Il piano del governo per il lavoro: Contratti a termine più flessibili e riforma delle pensioni
Un piano tra i 10 e i 12 miliardi di euro per ridurre la disoccupazione, soprattutto quella giovanile, modificando i contratti e avviando una modifica della riforma delle pensioni voluta dalla Fornero. E' la road map del governo Letta per quanto riguarda il capitolo lavoro annunciata dal ministro Enrico Giovannini. "Da qui fino a giugno ci concentreremo sul piano giovani" ha annunciato il Ministro rivelando l'obiettivo di ridurre la disoccupazione giovanile di almeno otto punti percentuali portandola al 30%. Il piano del Governo prevede una prima fase d'urgenza con un decreto apposito per modificare alcuni meccanismi contrattuali introdotti dalla riforma Fornero, soprattutto aumentando ancora la flessibilità, solo dopo si procederà ad un'attenta revisione del sistema pensionistico.

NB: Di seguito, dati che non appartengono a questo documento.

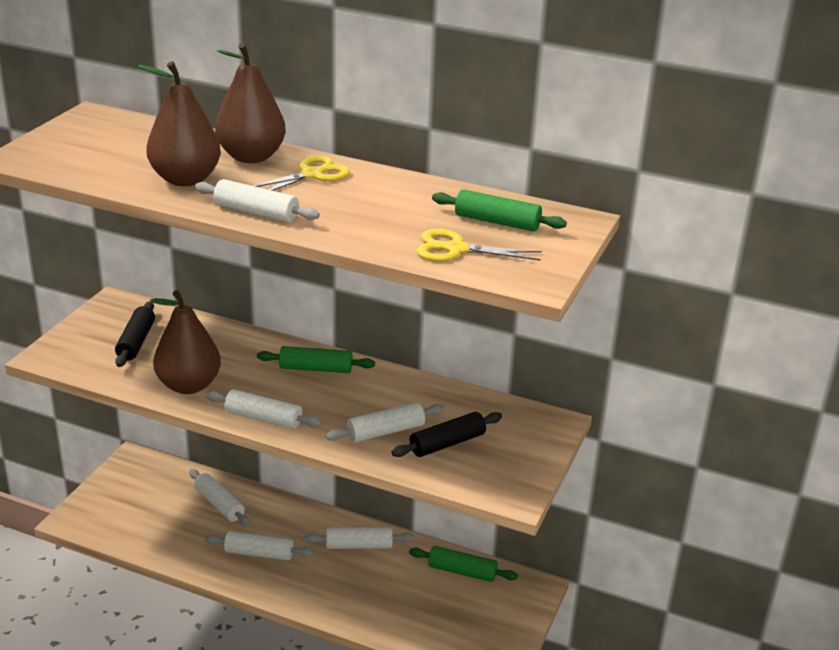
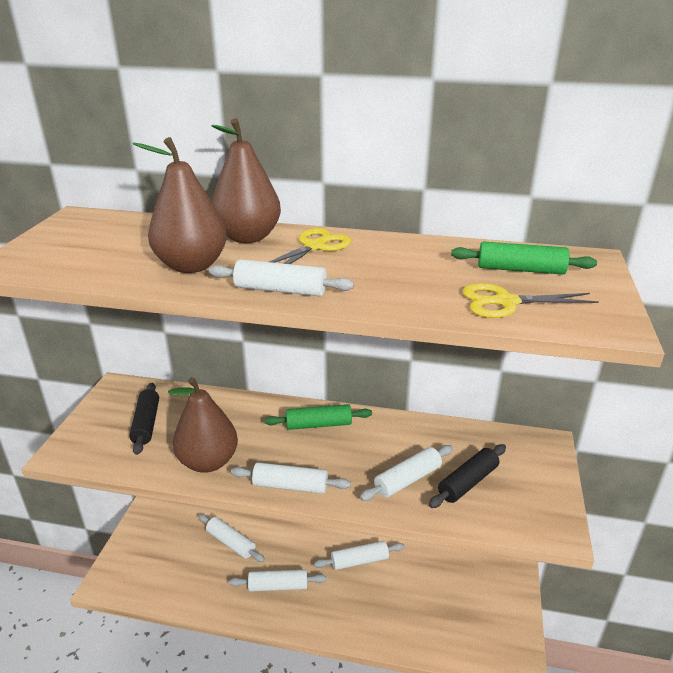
camera: 10 degrees left, 0 degrees up
(462, 571) = (452, 569): green rolling pin -> none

Per quanto riguarda i giovani e il lavoro priorità alle correzioni dei contratti a termine che ritorneranno al passato con più flessibilità. La riforma Fornero infatti aveva allungato i tempi necessari tra un rinnovo e un altro per evitare abusi di contratti a tempo per lunghi periodi, ma il governo è intenzionato a tornare indietro secondo le richieste di Confindustria e di parte dei sindacati. L'Esecutivo studia anche la possibilità di allungare la durata del contratto a termine per il quale l'azienda non è tenuta a indicare una causale. Infine si valuta anche la sospensione del contributo aggiuntivo che l'azienda deve pagare su tutti i contratti flessibili che serve a finanziare la nuova Aspi (l'assicurazione sociale per l'impiego). Tutto questo accompagnato con degli incentivi per le imprese che assumono giovani.
Per quanto riguarda invece anziani e pensionati il governo ha in cantiere una nuova misura chiamata staffetta che prevede in pratica la contemporanea presenza di giovani e anziani sul posto di lavoro con i primi che andrebbero in part time. La staffetta generazionale anziani-giovani è uno dei punti preferiti dal Ministro Giovannini, in cantiere varie ipotesi di applicazione anche se la sua realizzazione appare ancora molto complessa. Sulle pensioni invece come già preannunciato l'idea è di rendere più flessibile l'uscita dal lavoro prima dell'età pensionabile ma con penalizzazioni proporzionali, questo sempre per favorire il turnover con i giovani.
Ovviamente per il momento spazio solo agli interventi a costo zero. "Ci sono interventi costosi, altri no. E per quelli che costano bisognerà aspettare le conclusioni del Consiglio europeo di giugno" ha spiegato Giovannini riferendosi alla procedura di deficit nei confronti dell'Italia. Una parte dei soldi per i giovani potrebbero arrivare però dall'attuazione della Youth Guarantee, il progetto europeo che mette sul piatto 6 miliardi di euro per 27 Paesi con l' obiettivo di garantire a ogni giovane, entro quattro mesi dal termine degli studi, un lavoro o almeno un programma di formazione. La discussione di tutto il pacchetto inizierà già questa settimana con l'incontro tra ministro e parti sociali in programma mercoledì.